Reproduce the entries below line for line, without changing any word, capital letter, or hyphen.
— START Excerpted records —
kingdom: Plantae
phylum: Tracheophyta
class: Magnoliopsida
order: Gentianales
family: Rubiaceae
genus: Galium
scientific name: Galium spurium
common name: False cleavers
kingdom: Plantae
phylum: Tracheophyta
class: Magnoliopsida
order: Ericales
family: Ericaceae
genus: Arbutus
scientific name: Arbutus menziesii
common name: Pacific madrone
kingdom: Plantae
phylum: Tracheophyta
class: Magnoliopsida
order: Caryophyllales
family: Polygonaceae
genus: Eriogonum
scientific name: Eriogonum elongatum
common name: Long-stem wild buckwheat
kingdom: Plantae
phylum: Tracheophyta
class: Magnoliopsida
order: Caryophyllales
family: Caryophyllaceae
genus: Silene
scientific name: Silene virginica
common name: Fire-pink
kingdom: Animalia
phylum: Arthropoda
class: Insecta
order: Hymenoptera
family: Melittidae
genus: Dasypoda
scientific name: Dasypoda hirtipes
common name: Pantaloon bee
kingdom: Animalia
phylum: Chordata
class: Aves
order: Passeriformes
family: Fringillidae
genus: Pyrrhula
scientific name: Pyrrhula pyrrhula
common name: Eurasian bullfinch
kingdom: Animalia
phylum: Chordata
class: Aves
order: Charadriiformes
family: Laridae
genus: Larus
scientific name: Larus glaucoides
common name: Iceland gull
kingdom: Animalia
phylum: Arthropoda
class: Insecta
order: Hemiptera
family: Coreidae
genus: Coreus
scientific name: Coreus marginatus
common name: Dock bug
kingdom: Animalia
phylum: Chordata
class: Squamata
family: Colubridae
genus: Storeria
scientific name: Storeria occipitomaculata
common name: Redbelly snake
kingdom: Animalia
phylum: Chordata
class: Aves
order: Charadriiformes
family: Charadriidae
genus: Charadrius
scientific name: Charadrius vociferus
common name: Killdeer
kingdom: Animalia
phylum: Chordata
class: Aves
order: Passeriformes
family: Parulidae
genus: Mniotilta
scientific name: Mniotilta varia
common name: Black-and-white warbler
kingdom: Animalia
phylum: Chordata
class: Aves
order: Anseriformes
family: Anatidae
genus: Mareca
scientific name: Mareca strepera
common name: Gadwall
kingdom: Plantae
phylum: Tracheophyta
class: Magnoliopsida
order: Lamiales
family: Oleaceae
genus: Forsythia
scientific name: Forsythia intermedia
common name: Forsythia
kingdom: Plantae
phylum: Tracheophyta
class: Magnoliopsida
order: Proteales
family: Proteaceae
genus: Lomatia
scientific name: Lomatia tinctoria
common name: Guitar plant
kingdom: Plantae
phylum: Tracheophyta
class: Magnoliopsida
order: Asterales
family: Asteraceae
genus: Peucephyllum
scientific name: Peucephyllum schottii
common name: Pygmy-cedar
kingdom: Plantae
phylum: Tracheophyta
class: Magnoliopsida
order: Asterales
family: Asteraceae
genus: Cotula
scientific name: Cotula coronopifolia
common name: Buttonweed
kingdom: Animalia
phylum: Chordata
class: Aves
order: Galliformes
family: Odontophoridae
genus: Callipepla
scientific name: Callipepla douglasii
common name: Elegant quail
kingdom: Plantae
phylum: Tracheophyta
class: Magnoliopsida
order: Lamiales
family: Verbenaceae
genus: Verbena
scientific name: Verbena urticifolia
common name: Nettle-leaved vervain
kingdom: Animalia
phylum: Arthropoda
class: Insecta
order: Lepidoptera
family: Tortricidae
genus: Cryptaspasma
— END Excerpted records —
*Correct response*:
kingdom: Plantae
phylum: Tracheophyta
class: Magnoliopsida
order: Gentianales
family: Rubiaceae
genus: Galium
scientific name: Galium spurium
common name: False cleavers
kingdom: Plantae
phylum: Tracheophyta
class: Magnoliopsida
order: Ericales
family: Ericaceae
genus: Arbutus
scientific name: Arbutus menziesii
common name: Pacific madrone
kingdom: Plantae
phylum: Tracheophyta
class: Magnoliopsida
order: Caryophyllales
family: Polygonaceae
genus: Eriogonum
scientific name: Eriogonum elongatum
common name: Long-stem wild buckwheat
kingdom: Plantae
phylum: Tracheophyta
class: Magnoliopsida
order: Caryophyllales
family: Caryophyllaceae
genus: Silene
scientific name: Silene virginica
common name: Fire-pink
kingdom: Animalia
phylum: Arthropoda
class: Insecta
order: Hymenoptera
family: Melittidae
genus: Dasypoda
scientific name: Dasypoda hirtipes
common name: Pantaloon bee
kingdom: Animalia
phylum: Chordata
class: Aves
order: Passeriformes
family: Fringillidae
genus: Pyrrhula
scientific name: Pyrrhula pyrrhula
common name: Eurasian bullfinch
kingdom: Animalia
phylum: Chordata
class: Aves
order: Charadriiformes
family: Laridae
genus: Larus
scientific name: Larus glaucoides
common name: Iceland gull
kingdom: Animalia
phylum: Arthropoda
class: Insecta
order: Hemiptera
family: Coreidae
genus: Coreus
scientific name: Coreus marginatus
common name: Dock bug
kingdom: Animalia
phylum: Chordata
class: Squamata
family: Colubridae
genus: Storeria
scientific name: Storeria occipitomaculata
common name: Redbelly snake
kingdom: Animalia
phylum: Chordata
class: Aves
order: Charadriiformes
family: Charadriidae
genus: Charadrius
scientific name: Charadrius vociferus
common name: Killdeer
kingdom: Animalia
phylum: Chordata
class: Aves
order: Passeriformes
family: Parulidae
genus: Mniotilta
scientific name: Mniotilta varia
common name: Black-and-white warbler
kingdom: Animalia
phylum: Chordata
class: Aves
order: Anseriformes
family: Anatidae
genus: Mareca
scientific name: Mareca strepera
common name: Gadwall
kingdom: Plantae
phylum: Tracheophyta
class: Magnoliopsida
order: Lamiales
family: Oleaceae
genus: Forsythia
scientific name: Forsythia intermedia
common name: Forsythia
kingdom: Plantae
phylum: Tracheophyta
class: Magnoliopsida
order: Proteales
family: Proteaceae
genus: Lomatia
scientific name: Lomatia tinctoria
common name: Guitar plant
kingdom: Plantae
phylum: Tracheophyta
class: Magnoliopsida
order: Asterales
family: Asteraceae
genus: Peucephyllum
scientific name: Peucephyllum schottii
common name: Pygmy-cedar
kingdom: Plantae
phylum: Tracheophyta
class: Magnoliopsida
order: Asterales
family: Asteraceae
genus: Cotula
scientific name: Cotula coronopifolia
common name: Buttonweed
kingdom: Animalia
phylum: Chordata
class: Aves
order: Galliformes
family: Odontophoridae
genus: Callipepla
scientific name: Callipepla douglasii
common name: Elegant quail
kingdom: Plantae
phylum: Tracheophyta
class: Magnoliopsida
order: Lamiales
family: Verbenaceae
genus: Verbena
scientific name: Verbena urticifolia
common name: Nettle-leaved vervain
kingdom: Animalia
phylum: Arthropoda
class: Insecta
order: Lepidoptera
family: Tortricidae
genus: Cryptaspasma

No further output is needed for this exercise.